__Information provided__:
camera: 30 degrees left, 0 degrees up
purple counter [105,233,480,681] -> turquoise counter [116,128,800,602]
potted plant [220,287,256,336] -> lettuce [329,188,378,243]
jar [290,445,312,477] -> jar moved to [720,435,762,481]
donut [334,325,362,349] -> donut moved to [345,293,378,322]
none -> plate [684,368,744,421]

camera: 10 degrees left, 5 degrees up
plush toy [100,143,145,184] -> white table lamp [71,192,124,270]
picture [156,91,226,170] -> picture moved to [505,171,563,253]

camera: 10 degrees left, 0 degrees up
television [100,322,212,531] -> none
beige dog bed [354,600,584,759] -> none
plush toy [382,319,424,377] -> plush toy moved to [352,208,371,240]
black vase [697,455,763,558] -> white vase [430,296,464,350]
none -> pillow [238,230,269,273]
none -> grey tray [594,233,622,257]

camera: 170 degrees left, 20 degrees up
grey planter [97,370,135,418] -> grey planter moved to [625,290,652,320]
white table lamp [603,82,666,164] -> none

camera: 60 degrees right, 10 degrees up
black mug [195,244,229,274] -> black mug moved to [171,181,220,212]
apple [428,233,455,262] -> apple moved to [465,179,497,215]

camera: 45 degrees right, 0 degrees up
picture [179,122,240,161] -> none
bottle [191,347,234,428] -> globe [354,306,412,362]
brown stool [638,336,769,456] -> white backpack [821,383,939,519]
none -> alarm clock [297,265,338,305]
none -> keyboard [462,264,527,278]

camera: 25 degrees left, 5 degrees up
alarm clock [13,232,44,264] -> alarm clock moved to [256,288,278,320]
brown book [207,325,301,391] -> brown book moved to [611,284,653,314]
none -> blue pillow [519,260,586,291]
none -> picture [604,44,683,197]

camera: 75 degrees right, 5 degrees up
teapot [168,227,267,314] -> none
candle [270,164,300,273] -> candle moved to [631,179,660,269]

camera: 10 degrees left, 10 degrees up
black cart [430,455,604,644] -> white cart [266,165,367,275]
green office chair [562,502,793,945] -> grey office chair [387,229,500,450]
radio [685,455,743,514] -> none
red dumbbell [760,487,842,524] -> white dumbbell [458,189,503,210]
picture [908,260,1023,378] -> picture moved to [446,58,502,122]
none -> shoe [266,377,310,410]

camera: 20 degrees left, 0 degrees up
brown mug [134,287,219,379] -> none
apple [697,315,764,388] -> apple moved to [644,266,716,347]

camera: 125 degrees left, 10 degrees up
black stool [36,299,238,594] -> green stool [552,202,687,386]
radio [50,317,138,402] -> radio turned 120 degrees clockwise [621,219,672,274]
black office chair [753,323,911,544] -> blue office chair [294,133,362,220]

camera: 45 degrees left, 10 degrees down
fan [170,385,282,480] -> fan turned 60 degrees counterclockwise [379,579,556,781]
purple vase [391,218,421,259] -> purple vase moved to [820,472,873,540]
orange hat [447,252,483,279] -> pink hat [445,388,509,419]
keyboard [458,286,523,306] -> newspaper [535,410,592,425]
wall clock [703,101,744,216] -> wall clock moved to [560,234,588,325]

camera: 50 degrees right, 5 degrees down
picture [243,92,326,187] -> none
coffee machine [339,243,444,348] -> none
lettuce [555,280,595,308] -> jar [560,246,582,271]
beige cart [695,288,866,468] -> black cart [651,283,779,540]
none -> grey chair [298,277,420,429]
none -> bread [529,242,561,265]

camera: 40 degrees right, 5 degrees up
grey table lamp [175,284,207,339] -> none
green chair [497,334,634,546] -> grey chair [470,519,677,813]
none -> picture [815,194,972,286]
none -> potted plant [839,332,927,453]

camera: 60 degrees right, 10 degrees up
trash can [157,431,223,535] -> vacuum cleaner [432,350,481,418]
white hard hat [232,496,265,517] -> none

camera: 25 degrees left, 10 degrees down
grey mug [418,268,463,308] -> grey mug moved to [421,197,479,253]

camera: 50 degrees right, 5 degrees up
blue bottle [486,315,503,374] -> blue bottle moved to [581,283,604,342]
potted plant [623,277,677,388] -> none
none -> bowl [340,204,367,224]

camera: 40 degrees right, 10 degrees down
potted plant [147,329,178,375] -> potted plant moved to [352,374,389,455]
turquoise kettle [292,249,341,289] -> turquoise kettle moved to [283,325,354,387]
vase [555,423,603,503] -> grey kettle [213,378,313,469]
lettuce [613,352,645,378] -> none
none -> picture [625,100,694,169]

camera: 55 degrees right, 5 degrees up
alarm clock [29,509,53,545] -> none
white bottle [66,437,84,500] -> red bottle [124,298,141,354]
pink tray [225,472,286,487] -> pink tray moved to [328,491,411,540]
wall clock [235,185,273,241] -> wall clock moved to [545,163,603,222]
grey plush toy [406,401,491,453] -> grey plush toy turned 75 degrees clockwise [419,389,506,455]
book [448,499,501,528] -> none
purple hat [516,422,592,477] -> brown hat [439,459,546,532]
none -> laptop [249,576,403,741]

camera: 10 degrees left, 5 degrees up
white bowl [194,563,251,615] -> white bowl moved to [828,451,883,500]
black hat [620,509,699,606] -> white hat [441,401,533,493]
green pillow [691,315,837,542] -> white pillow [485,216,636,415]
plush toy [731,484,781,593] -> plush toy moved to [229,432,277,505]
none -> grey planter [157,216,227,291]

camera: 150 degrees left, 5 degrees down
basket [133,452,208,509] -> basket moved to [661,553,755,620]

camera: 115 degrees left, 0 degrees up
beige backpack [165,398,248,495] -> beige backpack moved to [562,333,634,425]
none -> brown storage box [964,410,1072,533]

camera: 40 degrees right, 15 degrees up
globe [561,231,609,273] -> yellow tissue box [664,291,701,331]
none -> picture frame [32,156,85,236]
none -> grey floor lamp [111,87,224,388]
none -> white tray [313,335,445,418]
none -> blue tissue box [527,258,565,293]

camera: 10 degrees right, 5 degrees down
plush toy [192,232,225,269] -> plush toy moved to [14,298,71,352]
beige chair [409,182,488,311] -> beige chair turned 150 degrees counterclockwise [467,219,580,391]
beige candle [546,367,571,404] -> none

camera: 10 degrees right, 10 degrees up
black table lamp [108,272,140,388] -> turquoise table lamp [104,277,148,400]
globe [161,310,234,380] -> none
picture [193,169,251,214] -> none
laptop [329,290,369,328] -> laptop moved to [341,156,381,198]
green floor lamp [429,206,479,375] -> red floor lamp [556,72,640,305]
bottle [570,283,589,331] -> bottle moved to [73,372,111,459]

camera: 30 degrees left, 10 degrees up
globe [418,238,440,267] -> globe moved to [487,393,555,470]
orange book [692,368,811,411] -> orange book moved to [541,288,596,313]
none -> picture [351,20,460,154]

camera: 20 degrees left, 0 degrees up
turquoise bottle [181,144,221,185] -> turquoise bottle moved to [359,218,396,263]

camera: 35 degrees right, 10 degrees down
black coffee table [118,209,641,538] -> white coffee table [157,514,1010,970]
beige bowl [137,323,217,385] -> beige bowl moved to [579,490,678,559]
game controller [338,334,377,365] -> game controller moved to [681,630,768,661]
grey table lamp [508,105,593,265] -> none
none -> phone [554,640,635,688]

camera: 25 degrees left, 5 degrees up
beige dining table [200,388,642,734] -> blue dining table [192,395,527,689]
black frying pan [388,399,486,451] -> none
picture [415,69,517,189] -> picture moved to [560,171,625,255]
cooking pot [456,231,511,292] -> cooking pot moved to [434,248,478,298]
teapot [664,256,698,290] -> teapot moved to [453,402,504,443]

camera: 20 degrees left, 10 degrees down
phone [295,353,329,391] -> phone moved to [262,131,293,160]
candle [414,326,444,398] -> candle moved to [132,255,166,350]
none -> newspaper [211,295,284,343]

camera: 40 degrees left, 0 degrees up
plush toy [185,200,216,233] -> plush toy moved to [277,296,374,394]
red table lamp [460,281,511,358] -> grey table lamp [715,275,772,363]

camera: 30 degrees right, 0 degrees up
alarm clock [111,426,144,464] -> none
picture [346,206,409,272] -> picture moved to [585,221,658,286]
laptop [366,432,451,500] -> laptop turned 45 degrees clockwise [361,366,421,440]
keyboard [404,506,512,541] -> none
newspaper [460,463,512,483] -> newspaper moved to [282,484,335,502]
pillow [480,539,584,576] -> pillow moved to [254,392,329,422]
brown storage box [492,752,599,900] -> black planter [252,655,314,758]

__Instructions to follow__: Gather each line in these records that contains the string "pink".

__Solution for this problem__:
orange hat [447,252,483,279] -> pink hat [445,388,509,419]
pink tray [225,472,286,487] -> pink tray moved to [328,491,411,540]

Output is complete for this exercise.